Opinion: Rahm Writes WaPo Op-Ed On Why He Should Be President

Do you ever wonder why, when Mayor Rahm Emanuel has something important to say, he says it to The Atlantic, or The New Republic or The New York Times? I don’t. Emanuel owns all the votes he’ll ever need in Chicago. But he’s going to need a lot of votes outside Chicago to fulfill his goal of becoming, pound for pound, the most powerful world figure since Napoleon Bonaparte was Emperor of France.  

That explains his recent Op-Ed in the Washington Post. It was titled “How to rebuild America,” but its actual theme was “Why the Mayor of Chicago Should be the Next President of the United States.”

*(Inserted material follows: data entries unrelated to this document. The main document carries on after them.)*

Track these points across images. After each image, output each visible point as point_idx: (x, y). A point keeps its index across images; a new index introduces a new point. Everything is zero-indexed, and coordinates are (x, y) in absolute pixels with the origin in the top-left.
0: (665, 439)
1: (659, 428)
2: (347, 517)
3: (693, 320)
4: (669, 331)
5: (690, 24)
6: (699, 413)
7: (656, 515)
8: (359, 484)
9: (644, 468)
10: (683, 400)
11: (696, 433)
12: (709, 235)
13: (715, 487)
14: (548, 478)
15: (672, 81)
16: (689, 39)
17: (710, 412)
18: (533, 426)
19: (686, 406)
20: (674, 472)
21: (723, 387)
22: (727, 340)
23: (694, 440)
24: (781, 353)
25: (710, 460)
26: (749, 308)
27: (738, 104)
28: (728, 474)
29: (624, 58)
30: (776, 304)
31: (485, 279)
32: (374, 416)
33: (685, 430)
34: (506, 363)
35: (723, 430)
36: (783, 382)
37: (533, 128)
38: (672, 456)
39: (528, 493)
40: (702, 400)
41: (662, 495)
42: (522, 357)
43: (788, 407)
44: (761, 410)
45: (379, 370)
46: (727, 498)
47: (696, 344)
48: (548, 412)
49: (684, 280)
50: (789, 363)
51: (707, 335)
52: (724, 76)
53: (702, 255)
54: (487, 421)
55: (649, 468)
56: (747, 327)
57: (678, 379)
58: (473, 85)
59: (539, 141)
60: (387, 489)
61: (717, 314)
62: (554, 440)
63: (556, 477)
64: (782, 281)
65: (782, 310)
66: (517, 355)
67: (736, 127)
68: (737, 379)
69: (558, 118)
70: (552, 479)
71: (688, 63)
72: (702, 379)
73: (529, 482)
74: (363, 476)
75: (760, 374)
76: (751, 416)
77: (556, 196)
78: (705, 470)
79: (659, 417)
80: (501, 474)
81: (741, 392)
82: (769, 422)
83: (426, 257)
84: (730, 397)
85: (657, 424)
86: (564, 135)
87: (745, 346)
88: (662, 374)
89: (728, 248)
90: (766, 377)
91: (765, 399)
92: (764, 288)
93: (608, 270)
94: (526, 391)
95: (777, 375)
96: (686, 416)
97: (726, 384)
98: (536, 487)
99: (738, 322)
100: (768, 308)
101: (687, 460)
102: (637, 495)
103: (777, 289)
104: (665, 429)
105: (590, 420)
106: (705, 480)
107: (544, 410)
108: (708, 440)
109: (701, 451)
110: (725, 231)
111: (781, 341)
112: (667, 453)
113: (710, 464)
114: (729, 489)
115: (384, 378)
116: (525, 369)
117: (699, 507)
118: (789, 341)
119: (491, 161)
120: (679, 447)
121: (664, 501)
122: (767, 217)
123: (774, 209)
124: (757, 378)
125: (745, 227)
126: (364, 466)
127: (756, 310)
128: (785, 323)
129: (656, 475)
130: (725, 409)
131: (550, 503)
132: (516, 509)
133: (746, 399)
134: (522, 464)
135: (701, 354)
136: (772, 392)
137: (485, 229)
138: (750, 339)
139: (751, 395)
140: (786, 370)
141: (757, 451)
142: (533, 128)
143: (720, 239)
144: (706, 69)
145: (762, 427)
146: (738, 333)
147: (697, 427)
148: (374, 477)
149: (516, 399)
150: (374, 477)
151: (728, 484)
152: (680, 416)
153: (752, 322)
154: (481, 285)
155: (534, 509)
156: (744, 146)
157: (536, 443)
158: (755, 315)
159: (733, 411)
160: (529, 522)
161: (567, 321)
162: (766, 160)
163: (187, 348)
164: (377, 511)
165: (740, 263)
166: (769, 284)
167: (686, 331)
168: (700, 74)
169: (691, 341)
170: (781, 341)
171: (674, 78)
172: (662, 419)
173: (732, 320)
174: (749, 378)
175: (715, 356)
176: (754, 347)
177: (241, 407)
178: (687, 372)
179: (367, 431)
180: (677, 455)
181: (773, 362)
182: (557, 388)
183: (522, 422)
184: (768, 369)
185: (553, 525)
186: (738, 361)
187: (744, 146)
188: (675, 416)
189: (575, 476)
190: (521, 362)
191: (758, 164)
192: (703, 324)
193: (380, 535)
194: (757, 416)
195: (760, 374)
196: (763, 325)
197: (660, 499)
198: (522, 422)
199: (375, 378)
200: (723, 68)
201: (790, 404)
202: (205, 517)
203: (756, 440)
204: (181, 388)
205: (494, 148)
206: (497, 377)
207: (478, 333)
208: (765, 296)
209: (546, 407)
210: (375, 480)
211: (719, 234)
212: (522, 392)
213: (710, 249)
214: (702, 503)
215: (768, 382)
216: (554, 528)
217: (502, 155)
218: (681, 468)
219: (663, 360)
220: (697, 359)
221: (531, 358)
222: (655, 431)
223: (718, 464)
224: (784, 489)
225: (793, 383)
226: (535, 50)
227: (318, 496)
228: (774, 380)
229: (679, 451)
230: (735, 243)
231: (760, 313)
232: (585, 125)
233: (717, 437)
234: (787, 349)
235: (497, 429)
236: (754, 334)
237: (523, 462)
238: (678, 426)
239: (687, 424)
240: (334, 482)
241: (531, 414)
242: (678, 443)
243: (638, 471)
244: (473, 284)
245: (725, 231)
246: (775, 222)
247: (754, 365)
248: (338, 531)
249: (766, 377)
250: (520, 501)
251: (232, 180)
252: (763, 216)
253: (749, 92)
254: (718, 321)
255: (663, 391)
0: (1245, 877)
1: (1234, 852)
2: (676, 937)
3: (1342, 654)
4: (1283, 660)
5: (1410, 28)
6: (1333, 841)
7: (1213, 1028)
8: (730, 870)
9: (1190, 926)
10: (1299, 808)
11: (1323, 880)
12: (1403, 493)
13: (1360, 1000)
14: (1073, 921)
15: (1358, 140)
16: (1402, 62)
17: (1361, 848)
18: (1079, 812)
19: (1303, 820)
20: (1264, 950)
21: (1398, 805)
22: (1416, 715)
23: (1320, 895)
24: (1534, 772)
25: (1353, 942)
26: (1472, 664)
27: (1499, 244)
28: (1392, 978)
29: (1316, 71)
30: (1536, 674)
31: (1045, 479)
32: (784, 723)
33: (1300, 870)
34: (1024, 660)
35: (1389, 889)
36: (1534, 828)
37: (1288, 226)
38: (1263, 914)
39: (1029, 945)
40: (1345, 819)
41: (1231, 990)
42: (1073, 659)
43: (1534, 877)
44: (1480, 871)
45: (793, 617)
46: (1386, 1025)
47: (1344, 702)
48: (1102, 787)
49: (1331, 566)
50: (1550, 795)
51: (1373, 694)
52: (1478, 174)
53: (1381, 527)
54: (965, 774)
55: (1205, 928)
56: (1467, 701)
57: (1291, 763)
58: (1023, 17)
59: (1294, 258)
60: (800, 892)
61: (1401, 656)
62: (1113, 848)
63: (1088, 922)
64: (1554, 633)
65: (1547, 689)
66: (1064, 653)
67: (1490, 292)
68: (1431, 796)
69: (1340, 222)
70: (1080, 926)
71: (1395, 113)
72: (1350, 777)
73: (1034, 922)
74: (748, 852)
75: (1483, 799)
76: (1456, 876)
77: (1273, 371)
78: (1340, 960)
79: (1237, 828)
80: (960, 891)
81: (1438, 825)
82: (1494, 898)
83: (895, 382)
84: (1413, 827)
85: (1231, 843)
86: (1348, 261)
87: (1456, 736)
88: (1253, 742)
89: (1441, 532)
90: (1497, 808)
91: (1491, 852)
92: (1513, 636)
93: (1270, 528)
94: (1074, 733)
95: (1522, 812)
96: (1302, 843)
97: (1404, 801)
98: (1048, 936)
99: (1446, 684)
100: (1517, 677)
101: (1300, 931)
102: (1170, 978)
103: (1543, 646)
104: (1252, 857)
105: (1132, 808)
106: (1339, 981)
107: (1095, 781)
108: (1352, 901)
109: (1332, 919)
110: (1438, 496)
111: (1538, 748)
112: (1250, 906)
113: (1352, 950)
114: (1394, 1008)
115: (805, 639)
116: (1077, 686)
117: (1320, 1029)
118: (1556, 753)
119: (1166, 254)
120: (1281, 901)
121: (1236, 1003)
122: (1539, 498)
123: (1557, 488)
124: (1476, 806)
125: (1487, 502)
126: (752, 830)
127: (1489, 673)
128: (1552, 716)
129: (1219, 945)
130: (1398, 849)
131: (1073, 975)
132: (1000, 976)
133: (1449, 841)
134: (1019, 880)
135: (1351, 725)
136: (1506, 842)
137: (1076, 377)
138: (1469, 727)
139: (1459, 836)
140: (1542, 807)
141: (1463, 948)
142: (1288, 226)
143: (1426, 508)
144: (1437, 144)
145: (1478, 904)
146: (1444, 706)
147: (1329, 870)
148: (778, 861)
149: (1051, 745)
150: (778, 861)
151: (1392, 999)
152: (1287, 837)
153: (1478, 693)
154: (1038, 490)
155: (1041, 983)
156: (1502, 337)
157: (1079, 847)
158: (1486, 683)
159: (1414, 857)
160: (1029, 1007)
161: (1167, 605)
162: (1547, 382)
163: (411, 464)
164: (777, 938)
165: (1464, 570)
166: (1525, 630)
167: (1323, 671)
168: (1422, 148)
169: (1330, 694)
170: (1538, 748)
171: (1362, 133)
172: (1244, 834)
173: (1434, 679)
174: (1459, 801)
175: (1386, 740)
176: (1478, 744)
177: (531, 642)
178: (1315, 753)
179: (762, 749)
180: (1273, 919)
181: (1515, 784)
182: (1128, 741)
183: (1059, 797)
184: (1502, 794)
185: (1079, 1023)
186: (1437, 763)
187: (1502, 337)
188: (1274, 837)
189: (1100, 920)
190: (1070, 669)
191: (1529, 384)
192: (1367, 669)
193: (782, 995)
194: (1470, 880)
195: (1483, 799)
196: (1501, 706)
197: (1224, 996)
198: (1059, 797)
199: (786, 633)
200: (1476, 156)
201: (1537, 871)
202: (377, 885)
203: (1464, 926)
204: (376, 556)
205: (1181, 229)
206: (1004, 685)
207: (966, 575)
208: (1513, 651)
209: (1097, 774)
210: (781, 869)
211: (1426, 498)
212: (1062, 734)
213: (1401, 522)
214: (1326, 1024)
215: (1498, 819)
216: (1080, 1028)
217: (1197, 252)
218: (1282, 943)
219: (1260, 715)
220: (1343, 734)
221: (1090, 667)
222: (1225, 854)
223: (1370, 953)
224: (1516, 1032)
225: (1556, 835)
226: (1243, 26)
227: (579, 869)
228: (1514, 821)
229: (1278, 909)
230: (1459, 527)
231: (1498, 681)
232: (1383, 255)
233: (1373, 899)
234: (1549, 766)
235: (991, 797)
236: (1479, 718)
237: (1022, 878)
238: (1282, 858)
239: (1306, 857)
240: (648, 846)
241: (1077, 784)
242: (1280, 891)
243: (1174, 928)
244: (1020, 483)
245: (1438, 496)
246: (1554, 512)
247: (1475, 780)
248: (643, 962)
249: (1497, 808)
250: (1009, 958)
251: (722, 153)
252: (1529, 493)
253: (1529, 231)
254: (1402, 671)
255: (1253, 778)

While he presents the article as a blueprint for how Democrats should appeal to the middle class by rebuilding the nation’s infrastructure, it’s basically a brag sheet on his first 18 months in office. 

While infrastructure improvements have been neglected on a federal level for decades, Chicago is making one of the nation’s largest coordinated investments, putting 30,000 residents to work over the next three years improving our roads, rails and runways; repairing our aged water system; and increasing access to gigabit-speed broadband. We are paying for these critical improvements through a combination of reforms, efficiencies and direct user fees, as well as creating the nation’s first city-level public-private infrastructure bank. Democrats should champion these kinds of innovative financing tools at a national level. 

If we want to build a future in which the middle class can succeed, we must continue the push for reform that the president began with Race to the Top, bringing responsibility and accountability to our teachers and principals.
Chicago has adopted its own Race to the Top for early childhood education, allowing public schools, Head Start, charters and parochial schools to compete for dollars by improving the quality of their pre-kindergarten programs. In addition, this year Chicago Public Schools put into effect a 30 percent increase in class time, which means that when today’s kindergartners graduate high school, they will have benefited from 2½ more years’ worth of education.

In partnership with leading private-sector companies, we reengineered our six community colleges to focus each on skills training for jobs in one of Chicago’s six key growth fields. Democrats can be the party that closes the nation’s skills gap by making our community colleges a vital link between people looking for jobs and companies looking for skilled workers.
So that’s the mayor’s presidential platform: “Rahm 2016: The Chicago Way.”

Will America elect a second straight Chicago Democrat? I think that Rahm will find, as Rod Blagojevich and Jesse Jackson Jr. did, that Barack Obama filled that quota for one lifetime.